If someone offends you in some way, I'd like you to keep a few things in mind.
*They may not have intended to hurt you.
*There might be information you are not aware of.
*If their offense is connected to a personality trait, (she's always so nosey), it may actually be your interpretation of that trait. Maybe she is just curious, or socially awkward, trying to fit in...
*You can't change another person, you can only change what you think and what you do about it.

Apologies and forgiveness. They go hand in hand. As someone who has a hard time with apologies, I will admit I had a hard time forgiving as well. Now I try to offer them up as instantly as I perceive they are needed. We are all human and humans make mistakes. To believe otherwise is foolishness.

So go out there and make amends where ever it is needed. Everyone deserves a second chance. You will feel better, and so will they! That's what peace of mind is all about- to know that you have done everything possible for yourself and others. Let go of that grudge!

Friday, September 3, 2010

My daughter's wedding


After 10 months of planning and a life time of anticipation, my youngest daughter Melissa was married on August 28, 2010. It was a beautiful wedding and we are very happy with her choice for a husband. Chris went to school with Melissa at the University of Mary Washington and they have known each other for 6 years.

I have written all about the wedding prep and wedding day (including pictures) in my other blog. Check it out! www.theempoweredbride.com/blog.
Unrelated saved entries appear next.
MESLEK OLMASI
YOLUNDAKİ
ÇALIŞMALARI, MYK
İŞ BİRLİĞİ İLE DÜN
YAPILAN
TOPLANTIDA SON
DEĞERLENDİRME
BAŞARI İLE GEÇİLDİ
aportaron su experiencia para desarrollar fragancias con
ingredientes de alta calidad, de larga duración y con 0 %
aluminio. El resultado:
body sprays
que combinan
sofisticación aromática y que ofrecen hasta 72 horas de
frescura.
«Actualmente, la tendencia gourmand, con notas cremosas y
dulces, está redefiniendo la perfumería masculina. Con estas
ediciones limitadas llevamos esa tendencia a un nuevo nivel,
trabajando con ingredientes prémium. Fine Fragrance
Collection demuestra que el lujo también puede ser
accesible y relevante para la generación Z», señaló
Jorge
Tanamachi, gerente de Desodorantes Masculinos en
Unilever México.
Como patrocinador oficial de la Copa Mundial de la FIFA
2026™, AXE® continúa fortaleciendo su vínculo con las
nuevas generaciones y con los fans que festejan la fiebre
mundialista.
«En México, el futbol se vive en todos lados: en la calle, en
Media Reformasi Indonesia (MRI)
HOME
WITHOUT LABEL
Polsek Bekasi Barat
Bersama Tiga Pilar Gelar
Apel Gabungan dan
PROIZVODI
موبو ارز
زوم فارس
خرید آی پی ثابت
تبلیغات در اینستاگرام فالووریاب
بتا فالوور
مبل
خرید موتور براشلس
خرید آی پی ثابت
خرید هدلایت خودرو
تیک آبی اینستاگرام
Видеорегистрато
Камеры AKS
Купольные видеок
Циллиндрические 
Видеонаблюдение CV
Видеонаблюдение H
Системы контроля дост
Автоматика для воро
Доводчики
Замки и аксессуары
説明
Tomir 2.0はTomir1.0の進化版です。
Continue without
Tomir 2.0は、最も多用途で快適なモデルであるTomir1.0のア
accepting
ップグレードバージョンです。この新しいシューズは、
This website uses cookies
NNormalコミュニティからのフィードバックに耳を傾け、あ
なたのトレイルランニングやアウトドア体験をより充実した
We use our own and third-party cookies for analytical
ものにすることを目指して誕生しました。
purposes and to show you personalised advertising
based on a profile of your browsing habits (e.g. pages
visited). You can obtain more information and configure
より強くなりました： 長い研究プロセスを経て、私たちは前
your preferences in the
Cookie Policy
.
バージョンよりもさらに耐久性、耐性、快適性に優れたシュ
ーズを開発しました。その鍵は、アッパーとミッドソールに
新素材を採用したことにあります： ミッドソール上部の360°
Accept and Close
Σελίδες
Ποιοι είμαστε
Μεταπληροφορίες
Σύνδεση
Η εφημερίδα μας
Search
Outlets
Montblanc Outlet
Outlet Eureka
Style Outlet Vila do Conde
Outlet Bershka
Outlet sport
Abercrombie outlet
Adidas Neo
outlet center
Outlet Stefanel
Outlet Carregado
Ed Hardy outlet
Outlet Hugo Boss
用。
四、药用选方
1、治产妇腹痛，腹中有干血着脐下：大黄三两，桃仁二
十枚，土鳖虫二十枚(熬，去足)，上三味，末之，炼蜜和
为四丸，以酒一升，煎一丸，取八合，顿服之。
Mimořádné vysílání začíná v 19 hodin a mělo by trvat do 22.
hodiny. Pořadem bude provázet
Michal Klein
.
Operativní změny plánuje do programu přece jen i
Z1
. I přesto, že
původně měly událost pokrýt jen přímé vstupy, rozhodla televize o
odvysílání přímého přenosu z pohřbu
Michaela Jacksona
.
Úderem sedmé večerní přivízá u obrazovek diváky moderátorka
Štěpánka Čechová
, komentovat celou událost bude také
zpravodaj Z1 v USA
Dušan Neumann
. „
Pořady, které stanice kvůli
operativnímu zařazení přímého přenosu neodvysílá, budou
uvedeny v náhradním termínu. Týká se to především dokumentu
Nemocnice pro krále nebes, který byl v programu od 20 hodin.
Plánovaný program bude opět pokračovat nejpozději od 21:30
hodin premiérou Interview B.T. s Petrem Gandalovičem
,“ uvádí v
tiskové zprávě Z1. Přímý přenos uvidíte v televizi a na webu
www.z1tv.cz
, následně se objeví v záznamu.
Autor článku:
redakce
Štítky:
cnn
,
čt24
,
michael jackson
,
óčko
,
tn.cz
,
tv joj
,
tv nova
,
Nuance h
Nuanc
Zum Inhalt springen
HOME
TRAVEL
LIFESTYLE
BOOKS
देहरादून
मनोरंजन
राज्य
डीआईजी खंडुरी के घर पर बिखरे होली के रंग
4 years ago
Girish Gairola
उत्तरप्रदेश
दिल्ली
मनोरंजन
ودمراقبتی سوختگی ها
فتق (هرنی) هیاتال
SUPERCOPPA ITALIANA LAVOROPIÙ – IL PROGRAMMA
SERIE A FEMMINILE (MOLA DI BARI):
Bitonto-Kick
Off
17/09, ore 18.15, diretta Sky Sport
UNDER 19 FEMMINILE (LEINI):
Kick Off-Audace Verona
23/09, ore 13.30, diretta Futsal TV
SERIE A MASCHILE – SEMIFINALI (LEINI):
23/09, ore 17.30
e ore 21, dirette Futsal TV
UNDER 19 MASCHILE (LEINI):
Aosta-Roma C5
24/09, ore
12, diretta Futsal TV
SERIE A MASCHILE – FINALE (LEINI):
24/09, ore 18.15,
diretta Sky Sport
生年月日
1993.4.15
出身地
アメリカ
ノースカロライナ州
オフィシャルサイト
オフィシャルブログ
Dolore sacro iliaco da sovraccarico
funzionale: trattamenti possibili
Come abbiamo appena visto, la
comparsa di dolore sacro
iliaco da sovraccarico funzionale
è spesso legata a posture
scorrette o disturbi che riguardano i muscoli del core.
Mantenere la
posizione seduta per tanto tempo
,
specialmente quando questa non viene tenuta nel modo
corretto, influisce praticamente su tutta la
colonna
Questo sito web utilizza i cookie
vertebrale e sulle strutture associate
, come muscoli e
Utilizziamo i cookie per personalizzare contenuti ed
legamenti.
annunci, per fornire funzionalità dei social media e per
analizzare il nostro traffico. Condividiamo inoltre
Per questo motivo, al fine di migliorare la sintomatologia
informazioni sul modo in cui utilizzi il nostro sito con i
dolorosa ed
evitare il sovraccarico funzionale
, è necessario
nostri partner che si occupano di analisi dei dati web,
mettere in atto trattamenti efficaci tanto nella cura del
As a coach, I'd like to say that my daughter and I did everything right. It was my third try at being Mother of...and things got better each time. We talked about things ahead of time, we planned together as a team, we were honest about our feelings after missteps were taken (only a few), and we were able to share this whole process with my other daughter Christine (a truly amazing wedding planner).
If we had the chance to do it all over again, I don't know what we would change (besides a few minor details) because honestly, it was picture perfect.


The mother-daughter relationship is a very special bond. When it's right it adds such pleasure to your life. I am blessed to say I have that with both my daughters. Our relationship will be in transition for a while as she settles into the new role of wife, not to mention settling into her new home in VA with her husband Chris.

Wow! My children are all married. And now I am officially in an empty nest. I guess it's time for me to ramp up my connection with my husband Steve! We are taking a long-overdue trip for our 30th wedding anniversary to Rome and a cruise in the Mediterranean.

As for my professional life, I am coaching, networking, and doing presentations on a number of subjects. I am also working on a book called The Empowered Bride. Next will be something for The Mother of the Bride. After 3 children getting married in just over 3 years, I have much insight to share and want to fill the void of relationship knowledge in the midst of planning a wedding.